The link to the GitHub page is here.
Many many thanks to Adafruit and Sparkfun for providing the schematics for the boards. Without these schematics, my design would probably have taken many more iterations to get right. As it stands, my first board that I designed for the Cortex M0+ ARM chip works out of the box.
Why the Cortex M0+? It is also known as the SAMD21 series of chips, and it is a very popular choice for hardware companies for providing a mid-level chip that is more powerful than an Arduino but less powerful than a Teensy.
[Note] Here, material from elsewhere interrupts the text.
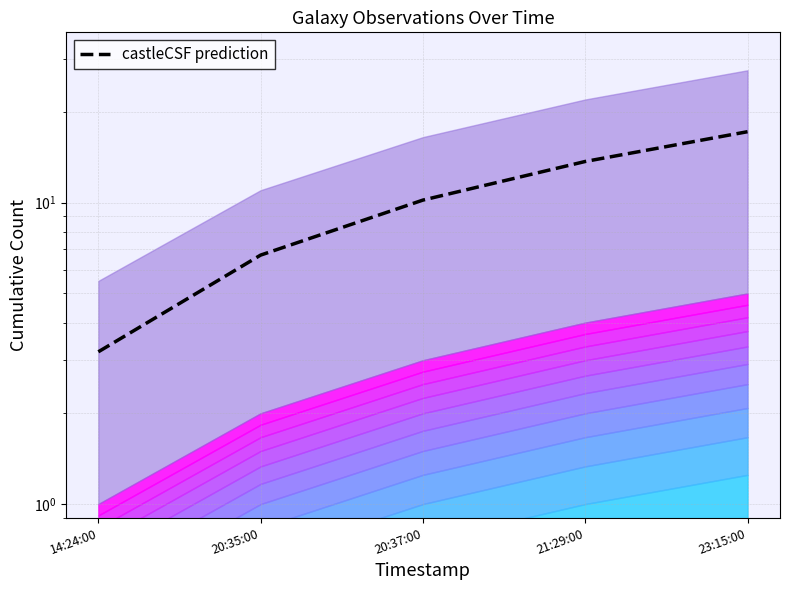

Where is the data nearest to the value 10?

20:37:00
I had also worked with ARM before (M4!) and I was reasonably familiar with the process of programming it as compared to using a PIC-based chip.
This project was launched because I saw that Adafruit didn't break out all the pins on the SAMD21, which I wanted for experimentation, but Sparkfun's design didn't provide all the nice bits of circuitry (lipo charging/USB firmware) and was packaged in a size a little too large for my taste.
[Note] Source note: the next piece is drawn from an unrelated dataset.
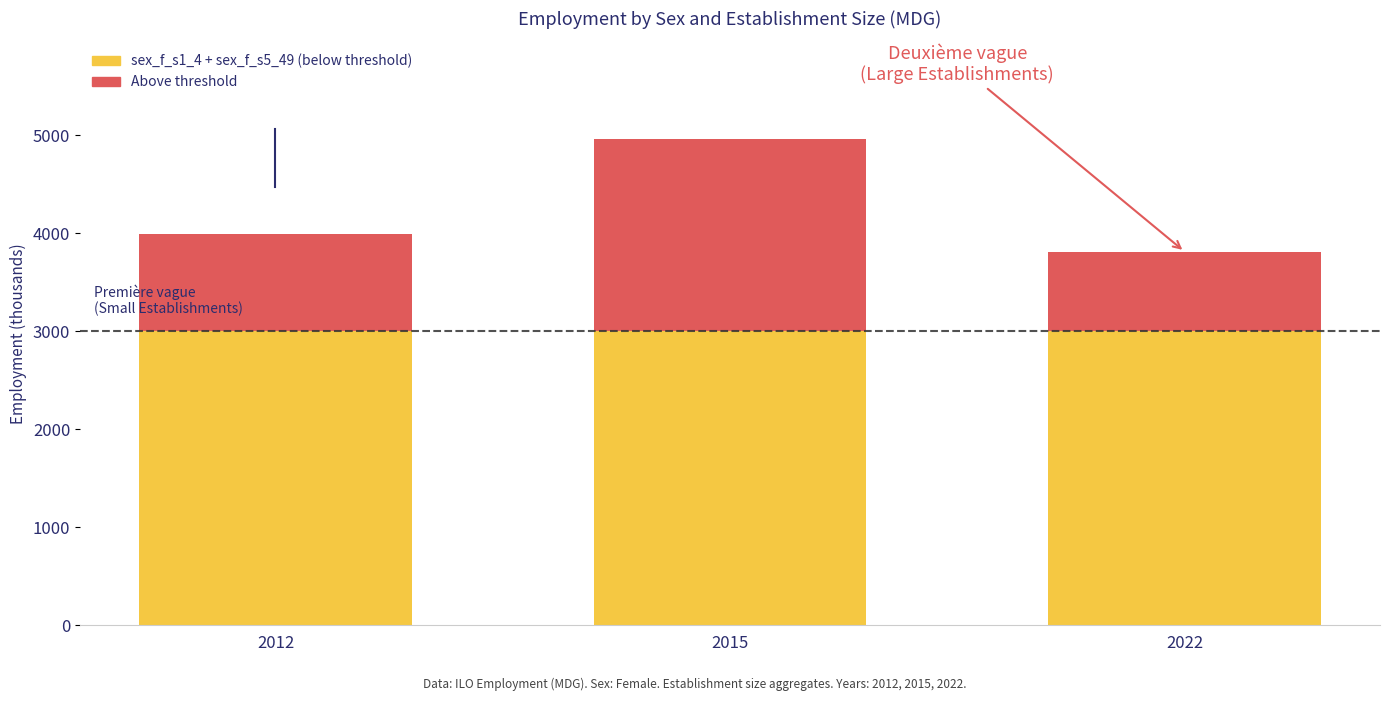

Is it true that sex_f_s1_4 equals 7806.3 at 2015?

False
So I blended the best aspects of both boards into one which I call the M0 Plus Breakout Board, read as "MO". It features LiPo charging circuitry, a small footprint, USB/SWD programming, and Arduino compatibility. A blink sketch took up 3% of the total space in the chip.
The edges are a little too sharp for my liking and I would probably round them off in a later redesign. However, this board is not meant for plugging into a breadboard (though you can rubber-band it to one).
The main purpose of this project is to produce a breakout board so that I know that my routing works and to experiment with the M0+ chip before I integrate it into a project.
This is the layout of the new board. A lot of unnecessary vias were removed simply by rerouting.
I might also want to change the M0+ package to one that is more amendable to soldering via hot air because I find that it is more convenient. Adding an LED to the data line will also be useful to tell if data is being transmitted and if the board is powered.